▶ TASK REQUIREMENTS: Copy out the listing below word for word, keeping every line and blank line in its original order.

▶ SOURCE INFORMATION:

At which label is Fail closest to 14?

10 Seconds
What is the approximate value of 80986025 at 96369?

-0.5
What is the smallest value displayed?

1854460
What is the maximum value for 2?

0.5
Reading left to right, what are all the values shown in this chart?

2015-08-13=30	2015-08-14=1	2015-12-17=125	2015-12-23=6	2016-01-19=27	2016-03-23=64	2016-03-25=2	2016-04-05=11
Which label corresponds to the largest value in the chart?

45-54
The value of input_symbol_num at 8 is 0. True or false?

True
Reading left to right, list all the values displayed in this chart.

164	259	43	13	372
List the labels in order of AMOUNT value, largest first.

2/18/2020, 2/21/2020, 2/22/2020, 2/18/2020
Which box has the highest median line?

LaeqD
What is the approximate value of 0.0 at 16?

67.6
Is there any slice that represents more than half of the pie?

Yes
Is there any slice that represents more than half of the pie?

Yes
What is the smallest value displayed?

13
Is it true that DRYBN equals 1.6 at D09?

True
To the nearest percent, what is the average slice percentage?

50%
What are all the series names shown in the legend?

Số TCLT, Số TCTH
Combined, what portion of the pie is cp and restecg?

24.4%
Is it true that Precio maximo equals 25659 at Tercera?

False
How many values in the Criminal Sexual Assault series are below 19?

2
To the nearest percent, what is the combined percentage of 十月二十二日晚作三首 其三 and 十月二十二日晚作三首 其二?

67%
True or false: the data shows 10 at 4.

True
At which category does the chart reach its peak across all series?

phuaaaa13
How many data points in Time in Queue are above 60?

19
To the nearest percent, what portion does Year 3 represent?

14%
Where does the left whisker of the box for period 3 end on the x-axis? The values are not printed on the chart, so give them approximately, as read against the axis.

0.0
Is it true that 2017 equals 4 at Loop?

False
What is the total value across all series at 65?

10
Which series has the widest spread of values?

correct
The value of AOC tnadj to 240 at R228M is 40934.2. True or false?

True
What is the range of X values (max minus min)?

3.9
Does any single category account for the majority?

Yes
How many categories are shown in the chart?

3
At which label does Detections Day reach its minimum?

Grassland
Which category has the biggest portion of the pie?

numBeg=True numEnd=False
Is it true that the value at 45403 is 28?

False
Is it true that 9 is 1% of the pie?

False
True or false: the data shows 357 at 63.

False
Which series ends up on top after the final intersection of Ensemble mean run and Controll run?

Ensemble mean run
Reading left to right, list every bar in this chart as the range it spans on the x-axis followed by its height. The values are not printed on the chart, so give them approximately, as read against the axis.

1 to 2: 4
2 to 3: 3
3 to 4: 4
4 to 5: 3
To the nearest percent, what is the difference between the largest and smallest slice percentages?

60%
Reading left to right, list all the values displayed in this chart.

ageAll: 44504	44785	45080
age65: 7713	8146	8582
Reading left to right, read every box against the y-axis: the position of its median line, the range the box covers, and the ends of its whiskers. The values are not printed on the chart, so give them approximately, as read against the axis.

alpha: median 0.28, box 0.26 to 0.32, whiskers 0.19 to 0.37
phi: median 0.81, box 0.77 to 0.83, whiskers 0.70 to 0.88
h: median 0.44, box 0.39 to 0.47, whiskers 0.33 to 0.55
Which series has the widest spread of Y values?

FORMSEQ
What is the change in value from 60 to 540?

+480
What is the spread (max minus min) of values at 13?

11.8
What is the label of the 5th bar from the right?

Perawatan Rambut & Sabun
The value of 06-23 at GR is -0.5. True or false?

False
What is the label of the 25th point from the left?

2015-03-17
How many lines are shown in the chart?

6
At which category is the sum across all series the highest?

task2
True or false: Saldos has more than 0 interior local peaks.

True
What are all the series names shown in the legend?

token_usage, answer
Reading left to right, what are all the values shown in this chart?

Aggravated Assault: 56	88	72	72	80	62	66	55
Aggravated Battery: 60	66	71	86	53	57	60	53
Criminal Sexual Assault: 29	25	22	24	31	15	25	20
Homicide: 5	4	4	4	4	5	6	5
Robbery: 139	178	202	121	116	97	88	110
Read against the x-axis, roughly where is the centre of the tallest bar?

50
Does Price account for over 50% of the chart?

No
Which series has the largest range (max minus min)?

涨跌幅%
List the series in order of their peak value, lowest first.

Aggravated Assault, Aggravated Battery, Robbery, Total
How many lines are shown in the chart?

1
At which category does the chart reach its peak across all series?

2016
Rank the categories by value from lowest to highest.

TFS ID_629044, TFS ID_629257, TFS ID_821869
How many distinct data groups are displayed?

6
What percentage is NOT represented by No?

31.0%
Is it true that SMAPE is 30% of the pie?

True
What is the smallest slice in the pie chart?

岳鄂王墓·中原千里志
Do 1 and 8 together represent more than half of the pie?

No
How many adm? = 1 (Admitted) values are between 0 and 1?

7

▶ TASK SOLUTION:
At which label is Fail closest to 14?

10 Seconds
What is the approximate value of 80986025 at 96369?

-0.5
What is the smallest value displayed?

1854460
What is the maximum value for 2?

0.5
Reading left to right, what are all the values shown in this chart?

2015-08-13=30	2015-08-14=1	2015-12-17=125	2015-12-23=6	2016-01-19=27	2016-03-23=64	2016-03-25=2	2016-04-05=11
Which label corresponds to the largest value in the chart?

45-54
The value of input_symbol_num at 8 is 0. True or false?

True
Reading left to right, list all the values displayed in this chart.

164	259	43	13	372
List the labels in order of AMOUNT value, largest first.

2/18/2020, 2/21/2020, 2/22/2020, 2/18/2020
Which box has the highest median line?

LaeqD
What is the approximate value of 0.0 at 16?

67.6
Is there any slice that represents more than half of the pie?

Yes
Is there any slice that represents more than half of the pie?

Yes
What is the smallest value displayed?

13
Is it true that DRYBN equals 1.6 at D09?

True
To the nearest percent, what is the average slice percentage?

50%
What are all the series names shown in the legend?

Số TCLT, Số TCTH
Combined, what portion of the pie is cp and restecg?

24.4%
Is it true that Precio maximo equals 25659 at Tercera?

False
How many values in the Criminal Sexual Assault series are below 19?

2
To the nearest percent, what is the combined percentage of 十月二十二日晚作三首 其三 and 十月二十二日晚作三首 其二?

67%
True or false: the data shows 10 at 4.

True
At which category does the chart reach its peak across all series?

phuaaaa13
How many data points in Time in Queue are above 60?

19
To the nearest percent, what portion does Year 3 represent?

14%
Where does the left whisker of the box for period 3 end on the x-axis? The values are not printed on the chart, so give them approximately, as read against the axis.

0.0
Is it true that 2017 equals 4 at Loop?

False
What is the total value across all series at 65?

10
Which series has the widest spread of values?

correct
The value of AOC tnadj to 240 at R228M is 40934.2. True or false?

True
What is the range of X values (max minus min)?

3.9
Does any single category account for the majority?

Yes
How many categories are shown in the chart?

3
At which label does Detections Day reach its minimum?

Grassland
Which category has the biggest portion of the pie?

numBeg=True numEnd=False
Is it true that the value at 45403 is 28?

False
Is it true that 9 is 1% of the pie?

False
True or false: the data shows 357 at 63.

False
Which series ends up on top after the final intersection of Ensemble mean run and Controll run?

Ensemble mean run
Reading left to right, list every bar in this chart as the range it spans on the x-axis followed by its height. The values are not printed on the chart, so give them approximately, as read against the axis.

1 to 2: 4
2 to 3: 3
3 to 4: 4
4 to 5: 3
To the nearest percent, what is the difference between the largest and smallest slice percentages?

60%
Reading left to right, list all the values displayed in this chart.

ageAll: 44504	44785	45080
age65: 7713	8146	8582
Reading left to right, read every box against the y-axis: the position of its median line, the range the box covers, and the ends of its whiskers. The values are not printed on the chart, so give them approximately, as read against the axis.

alpha: median 0.28, box 0.26 to 0.32, whiskers 0.19 to 0.37
phi: median 0.81, box 0.77 to 0.83, whiskers 0.70 to 0.88
h: median 0.44, box 0.39 to 0.47, whiskers 0.33 to 0.55
Which series has the widest spread of Y values?

FORMSEQ
What is the change in value from 60 to 540?

+480
What is the spread (max minus min) of values at 13?

11.8
What is the label of the 5th bar from the right?

Perawatan Rambut & Sabun
The value of 06-23 at GR is -0.5. True or false?

False
What is the label of the 25th point from the left?

2015-03-17
How many lines are shown in the chart?

6
At which category is the sum across all series the highest?

task2
True or false: Saldos has more than 0 interior local peaks.

True
What are all the series names shown in the legend?

token_usage, answer
Reading left to right, what are all the values shown in this chart?

Aggravated Assault: 56	88	72	72	80	62	66	55
Aggravated Battery: 60	66	71	86	53	57	60	53
Criminal Sexual Assault: 29	25	22	24	31	15	25	20
Homicide: 5	4	4	4	4	5	6	5
Robbery: 139	178	202	121	116	97	88	110
Read against the x-axis, roughly where is the centre of the tallest bar?

50
Does Price account for over 50% of the chart?

No
Which series has the largest range (max minus min)?

涨跌幅%
List the series in order of their peak value, lowest first.

Aggravated Assault, Aggravated Battery, Robbery, Total
How many lines are shown in the chart?

1
At which category does the chart reach its peak across all series?

2016
Rank the categories by value from lowest to highest.

TFS ID_629044, TFS ID_629257, TFS ID_821869
How many distinct data groups are displayed?

6
What percentage is NOT represented by No?

31.0%
Is it true that SMAPE is 30% of the pie?

True
What is the smallest slice in the pie chart?

岳鄂王墓·中原千里志
Do 1 and 8 together represent more than half of the pie?

No
How many adm? = 1 (Admitted) values are between 0 and 1?

7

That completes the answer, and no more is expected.